L'article cite le ministre des Affaires étrangères de l'Ukraine, Dmytro Kuleba, qui a déclaré que la Russie utilise activement ces bombes pour détruire les positions de l'armée ukrainienne et que le seul moyen de se défendre contre les obus est de faire tomber le chasseur transportant cette bombe.

« Pourtant, pour y parvenir, l'Ukraine a besoin de systèmes de défense aérienne beaucoup plus modernes. » souligne le auteur de l'FT article, et non Dmytro Kuleba.

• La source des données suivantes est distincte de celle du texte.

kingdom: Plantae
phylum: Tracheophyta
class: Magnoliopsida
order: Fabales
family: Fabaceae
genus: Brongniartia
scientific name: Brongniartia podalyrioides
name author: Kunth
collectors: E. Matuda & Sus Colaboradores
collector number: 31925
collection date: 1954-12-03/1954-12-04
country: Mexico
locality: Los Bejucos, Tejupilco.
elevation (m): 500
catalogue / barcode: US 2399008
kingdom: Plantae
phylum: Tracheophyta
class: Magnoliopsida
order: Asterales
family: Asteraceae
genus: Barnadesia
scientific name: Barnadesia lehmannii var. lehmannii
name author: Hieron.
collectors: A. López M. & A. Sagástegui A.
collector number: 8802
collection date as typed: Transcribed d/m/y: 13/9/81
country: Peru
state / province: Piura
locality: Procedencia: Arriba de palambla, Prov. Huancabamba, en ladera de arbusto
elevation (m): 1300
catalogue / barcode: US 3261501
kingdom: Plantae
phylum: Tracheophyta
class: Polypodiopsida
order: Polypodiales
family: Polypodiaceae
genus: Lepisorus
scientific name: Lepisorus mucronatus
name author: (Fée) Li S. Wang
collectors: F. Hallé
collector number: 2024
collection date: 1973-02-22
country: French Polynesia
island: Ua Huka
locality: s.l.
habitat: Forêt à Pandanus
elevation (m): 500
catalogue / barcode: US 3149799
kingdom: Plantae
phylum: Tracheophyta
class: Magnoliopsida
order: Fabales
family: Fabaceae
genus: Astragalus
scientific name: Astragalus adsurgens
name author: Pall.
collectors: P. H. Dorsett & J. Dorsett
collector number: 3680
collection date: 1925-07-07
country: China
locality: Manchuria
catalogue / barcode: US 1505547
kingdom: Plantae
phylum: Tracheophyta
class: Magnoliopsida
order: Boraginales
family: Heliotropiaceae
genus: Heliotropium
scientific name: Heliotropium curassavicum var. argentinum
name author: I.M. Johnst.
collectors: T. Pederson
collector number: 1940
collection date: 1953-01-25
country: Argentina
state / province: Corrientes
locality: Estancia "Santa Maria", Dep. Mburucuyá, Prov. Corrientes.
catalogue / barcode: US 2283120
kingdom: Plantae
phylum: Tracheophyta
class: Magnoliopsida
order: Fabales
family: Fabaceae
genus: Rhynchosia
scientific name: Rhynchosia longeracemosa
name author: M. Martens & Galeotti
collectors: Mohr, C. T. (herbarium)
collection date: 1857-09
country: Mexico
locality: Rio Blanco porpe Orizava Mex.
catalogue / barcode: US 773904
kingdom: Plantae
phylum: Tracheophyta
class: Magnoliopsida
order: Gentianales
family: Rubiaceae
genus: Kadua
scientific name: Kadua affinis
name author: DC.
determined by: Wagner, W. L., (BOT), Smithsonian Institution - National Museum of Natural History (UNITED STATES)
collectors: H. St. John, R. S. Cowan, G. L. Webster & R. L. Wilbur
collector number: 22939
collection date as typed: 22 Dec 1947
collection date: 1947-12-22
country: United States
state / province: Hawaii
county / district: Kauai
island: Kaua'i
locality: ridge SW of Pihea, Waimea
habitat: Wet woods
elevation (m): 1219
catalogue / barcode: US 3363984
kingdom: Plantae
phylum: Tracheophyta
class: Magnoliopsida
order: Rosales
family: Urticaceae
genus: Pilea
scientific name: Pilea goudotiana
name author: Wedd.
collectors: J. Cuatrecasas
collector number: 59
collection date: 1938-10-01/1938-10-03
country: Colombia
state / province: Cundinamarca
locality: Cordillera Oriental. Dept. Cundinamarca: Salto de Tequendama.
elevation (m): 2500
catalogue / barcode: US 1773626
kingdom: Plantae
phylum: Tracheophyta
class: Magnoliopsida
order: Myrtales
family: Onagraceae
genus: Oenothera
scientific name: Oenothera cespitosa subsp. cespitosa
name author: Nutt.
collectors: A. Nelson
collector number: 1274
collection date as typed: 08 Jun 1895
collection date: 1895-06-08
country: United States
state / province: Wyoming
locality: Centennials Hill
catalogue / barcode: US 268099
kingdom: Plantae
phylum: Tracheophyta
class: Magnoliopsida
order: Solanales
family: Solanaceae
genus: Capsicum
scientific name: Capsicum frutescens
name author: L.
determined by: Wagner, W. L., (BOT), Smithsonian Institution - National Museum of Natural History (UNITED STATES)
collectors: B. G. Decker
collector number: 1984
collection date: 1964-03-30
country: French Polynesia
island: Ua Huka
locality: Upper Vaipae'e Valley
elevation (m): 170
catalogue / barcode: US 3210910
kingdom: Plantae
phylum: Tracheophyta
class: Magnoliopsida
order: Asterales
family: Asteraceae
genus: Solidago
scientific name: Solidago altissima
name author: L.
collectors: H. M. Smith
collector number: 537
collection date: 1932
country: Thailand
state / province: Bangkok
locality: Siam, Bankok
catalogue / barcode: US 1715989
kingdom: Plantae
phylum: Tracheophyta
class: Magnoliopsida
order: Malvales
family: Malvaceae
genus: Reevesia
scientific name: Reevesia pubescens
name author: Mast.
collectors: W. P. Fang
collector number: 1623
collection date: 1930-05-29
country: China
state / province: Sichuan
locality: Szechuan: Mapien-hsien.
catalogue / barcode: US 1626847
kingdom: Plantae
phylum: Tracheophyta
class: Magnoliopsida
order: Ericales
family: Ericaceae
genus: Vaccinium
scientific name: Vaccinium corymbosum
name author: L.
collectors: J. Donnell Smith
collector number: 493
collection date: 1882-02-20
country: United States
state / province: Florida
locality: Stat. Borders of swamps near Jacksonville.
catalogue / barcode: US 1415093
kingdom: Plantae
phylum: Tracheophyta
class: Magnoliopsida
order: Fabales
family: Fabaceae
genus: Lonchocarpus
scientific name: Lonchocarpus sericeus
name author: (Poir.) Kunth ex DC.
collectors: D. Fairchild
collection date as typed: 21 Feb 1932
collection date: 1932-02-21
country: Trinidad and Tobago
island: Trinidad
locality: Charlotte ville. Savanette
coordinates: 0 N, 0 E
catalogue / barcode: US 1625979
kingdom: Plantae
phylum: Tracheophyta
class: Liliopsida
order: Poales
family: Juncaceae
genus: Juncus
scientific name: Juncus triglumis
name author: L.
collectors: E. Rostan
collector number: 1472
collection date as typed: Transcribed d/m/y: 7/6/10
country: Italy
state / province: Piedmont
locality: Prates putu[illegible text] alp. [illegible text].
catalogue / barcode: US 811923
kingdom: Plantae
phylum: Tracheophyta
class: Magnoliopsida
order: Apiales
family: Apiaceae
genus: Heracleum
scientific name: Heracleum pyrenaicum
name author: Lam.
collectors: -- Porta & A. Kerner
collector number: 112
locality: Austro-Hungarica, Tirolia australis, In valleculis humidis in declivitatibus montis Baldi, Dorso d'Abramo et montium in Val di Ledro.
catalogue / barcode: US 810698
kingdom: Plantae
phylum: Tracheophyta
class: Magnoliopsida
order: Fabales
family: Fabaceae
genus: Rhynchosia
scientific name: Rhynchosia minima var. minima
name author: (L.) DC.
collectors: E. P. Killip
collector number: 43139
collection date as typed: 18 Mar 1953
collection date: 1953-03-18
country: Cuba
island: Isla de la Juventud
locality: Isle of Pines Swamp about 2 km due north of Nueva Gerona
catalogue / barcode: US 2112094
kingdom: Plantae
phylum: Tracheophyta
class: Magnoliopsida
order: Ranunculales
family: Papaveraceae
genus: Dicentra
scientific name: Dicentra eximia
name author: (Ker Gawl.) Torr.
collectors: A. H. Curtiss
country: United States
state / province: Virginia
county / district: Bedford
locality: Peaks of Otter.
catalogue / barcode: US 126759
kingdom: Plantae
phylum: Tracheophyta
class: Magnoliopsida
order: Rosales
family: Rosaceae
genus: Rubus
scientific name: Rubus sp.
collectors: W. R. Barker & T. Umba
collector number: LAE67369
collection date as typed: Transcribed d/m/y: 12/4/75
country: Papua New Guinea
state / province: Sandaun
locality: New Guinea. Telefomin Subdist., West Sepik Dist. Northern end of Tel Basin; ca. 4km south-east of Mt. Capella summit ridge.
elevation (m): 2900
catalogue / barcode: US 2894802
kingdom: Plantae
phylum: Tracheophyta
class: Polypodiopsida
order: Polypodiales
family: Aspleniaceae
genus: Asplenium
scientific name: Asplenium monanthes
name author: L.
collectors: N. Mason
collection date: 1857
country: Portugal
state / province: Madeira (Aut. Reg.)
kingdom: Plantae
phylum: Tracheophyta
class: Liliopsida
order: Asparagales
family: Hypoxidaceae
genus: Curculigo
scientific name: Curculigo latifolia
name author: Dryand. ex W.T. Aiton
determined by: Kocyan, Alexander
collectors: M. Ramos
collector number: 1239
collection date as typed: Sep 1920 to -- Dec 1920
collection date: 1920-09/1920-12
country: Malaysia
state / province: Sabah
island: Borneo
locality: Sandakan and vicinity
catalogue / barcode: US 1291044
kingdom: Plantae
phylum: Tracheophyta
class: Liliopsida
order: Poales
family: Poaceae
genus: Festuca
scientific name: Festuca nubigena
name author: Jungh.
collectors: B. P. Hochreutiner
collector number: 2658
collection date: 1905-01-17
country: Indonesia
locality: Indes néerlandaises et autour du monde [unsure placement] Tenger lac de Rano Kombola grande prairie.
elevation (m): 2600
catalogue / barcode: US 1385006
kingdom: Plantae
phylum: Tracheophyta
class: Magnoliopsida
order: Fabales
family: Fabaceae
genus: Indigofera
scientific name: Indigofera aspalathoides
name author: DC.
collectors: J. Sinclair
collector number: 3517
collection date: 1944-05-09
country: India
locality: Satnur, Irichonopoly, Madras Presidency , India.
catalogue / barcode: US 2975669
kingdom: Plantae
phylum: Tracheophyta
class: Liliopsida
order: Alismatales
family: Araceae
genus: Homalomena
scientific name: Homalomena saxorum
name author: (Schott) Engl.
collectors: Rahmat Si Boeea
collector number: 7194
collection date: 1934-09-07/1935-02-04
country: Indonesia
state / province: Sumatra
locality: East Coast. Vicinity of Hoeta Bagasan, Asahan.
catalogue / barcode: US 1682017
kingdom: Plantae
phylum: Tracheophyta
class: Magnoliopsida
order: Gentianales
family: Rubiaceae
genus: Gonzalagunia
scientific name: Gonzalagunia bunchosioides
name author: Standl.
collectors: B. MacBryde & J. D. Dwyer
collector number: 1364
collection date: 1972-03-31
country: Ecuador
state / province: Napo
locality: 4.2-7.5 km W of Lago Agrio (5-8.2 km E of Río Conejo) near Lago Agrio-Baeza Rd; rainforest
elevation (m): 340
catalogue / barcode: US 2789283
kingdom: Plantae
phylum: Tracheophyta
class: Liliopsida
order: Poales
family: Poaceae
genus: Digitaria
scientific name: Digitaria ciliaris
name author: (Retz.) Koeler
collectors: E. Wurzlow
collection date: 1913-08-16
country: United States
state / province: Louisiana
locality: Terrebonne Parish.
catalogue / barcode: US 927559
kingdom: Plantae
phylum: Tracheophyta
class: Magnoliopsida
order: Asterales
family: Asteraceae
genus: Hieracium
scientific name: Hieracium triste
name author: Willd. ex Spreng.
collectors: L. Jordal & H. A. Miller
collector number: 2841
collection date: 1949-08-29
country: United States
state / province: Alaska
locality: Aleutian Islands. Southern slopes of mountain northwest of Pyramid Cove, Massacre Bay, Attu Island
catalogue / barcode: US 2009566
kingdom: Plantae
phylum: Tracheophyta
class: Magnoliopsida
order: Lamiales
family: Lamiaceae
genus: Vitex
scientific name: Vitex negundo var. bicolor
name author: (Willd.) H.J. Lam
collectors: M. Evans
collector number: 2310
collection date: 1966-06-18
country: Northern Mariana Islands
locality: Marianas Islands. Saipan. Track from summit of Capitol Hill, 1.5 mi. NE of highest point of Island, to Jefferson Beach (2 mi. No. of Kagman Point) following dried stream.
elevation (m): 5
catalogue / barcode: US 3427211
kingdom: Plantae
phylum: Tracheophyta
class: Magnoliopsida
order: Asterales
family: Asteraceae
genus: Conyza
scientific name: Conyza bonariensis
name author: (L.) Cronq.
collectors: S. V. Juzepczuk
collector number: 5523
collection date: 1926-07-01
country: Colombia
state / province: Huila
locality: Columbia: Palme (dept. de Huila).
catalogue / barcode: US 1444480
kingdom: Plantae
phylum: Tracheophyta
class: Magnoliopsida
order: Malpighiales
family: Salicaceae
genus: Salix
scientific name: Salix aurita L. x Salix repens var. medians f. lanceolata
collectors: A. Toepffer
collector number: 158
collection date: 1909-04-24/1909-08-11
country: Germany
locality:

En même temps, le FT mentionne que la Russie utilise des bombes guidées contre la population civile et donne un exemple précis : le 27 mars 2024, la Russie a bombardé Kharkiv avec de telles bombes, ce qui a entraîné des destructions significatives de bâtiments résidentiels et des victimes parmi les civils, y compris des enfants – une fille née en 2022, un garçon né en 2023.

L'auteur de l'article rappelle également qu'en mars 2024, la Russie a en outre lancé des centaines de missiles de croisière et balistiques, ainsi que des drones kamikazes sur des installations énergétiques ukrainiennes et des infrastructures civiles.

Les attaques de missiles russes sur les infrastructures critiques ukrainiennes, selon le droit international peuvent être considérées comme des crimes de guerre qui n'ont aucun délai de prescription et relèvent de la juridiction des tribunaux du monde entier.

La Cour pénale internationale a délivré des mandats d'arrêt en mars 2024 pour deux commandants russes : le commandant de l'aviation à portée lointaine russe et le commandant de la flotte de la mer Noire russe dans le cadre d'une enquête sur de potentiels crimes de guerre russes en Ukraine commis entre le 10 octobre 2022 et le 9 mars 2023. La CPI soupçonne les commandants russes d'avoir commis des crimes de guerre en attaquant des objets civils, causant des dommages collatéraux excessifs aux civils ou des dommages à des objets civils, ainsi qu'un crime contre l'humanité par le biais d'actes inhumains.

Voir d'autres cas dans notre base de données : La Russie frappe uniquement l'Ukraine en représailles à des attaques ukrainiennes sur le sol russe; L'Ukraine fait du chantage à l'Allemagne pour obtenir de nouvelles armes; Les accusations concernant des crimes de guerre militaires russes sont inacceptables : beaucoup de faux sur ce sujet ; L'armée russe ne frappe pas les infrastructures civiles; Les accusations selon lesquelles la Russie "bombarde les infrastructures civiles" sont de l'hypocrisie.